= Dorothy Wood, Countess of Halifax =

British aristocrat (1885–1976)

Dorothy Evelyn Augusta Wood, Countess of Halifax ( Onslow; 7 February 1885 – 2 February 1976), DCVO, styled as the Lady Irwin from 1925 until 1934, was a British aristocrat, courtier, and Vicereine of India.

Born at Richmond Terrace, Whitehall, London, she was the daughter of William Onslow, 4th Earl of Onslow, Governor-General of New Zealand, and Hon. Florence Gardner, the daughter of Alan Gardner, 3rd Baron Gardner. Her brother, Richard, was a prominent politician and succeeded to the Earldom of Onslow.

She was the wife of Viceroy and Governor-General Edward Frederick Lindley Wood, 1st Earl of Halifax.

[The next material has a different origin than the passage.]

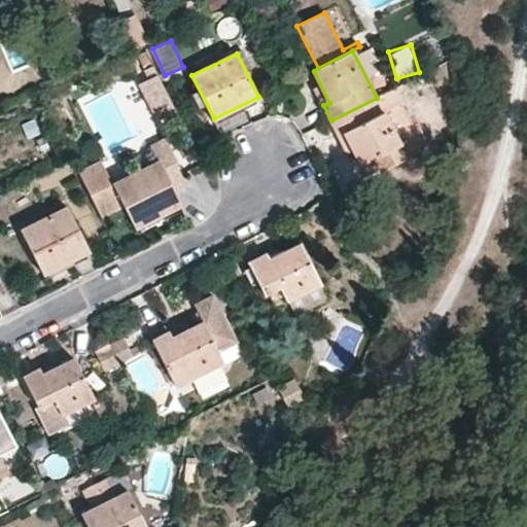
[(157,119),(178,109),(160,71),(139,81),(157,119)]
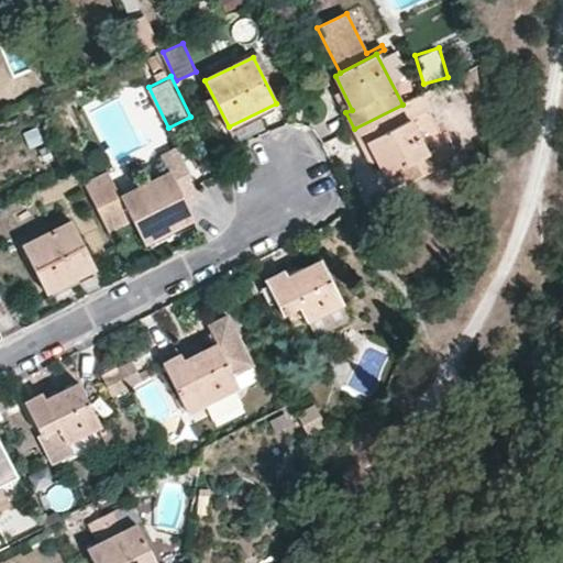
[(422,95),(403,105),(354,129),(362,144),(368,142),(386,176),(403,167),(410,183),(421,177),(434,170),(451,163),(453,161),(456,156),(457,151),(449,133),(445,133),(443,135),(435,121),(422,95)]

They had five children, including Charles Wood, 2nd Earl of Halifax and Richard Wood, Baron Holderness. She held the office of Lady of the Bedchamber to Queen Elizabeth The Queen Mother.

Having succeeded the Countess of Reading in 1926 (and Viscountess Goschen in 1929), she was succeeded, as Viceregal-Consort of India, by The Countess of Willingdon in 1931.

The Countess of Halifax became a Dame Commander of the Royal Victorian Order in the 1953 Coronation Honours.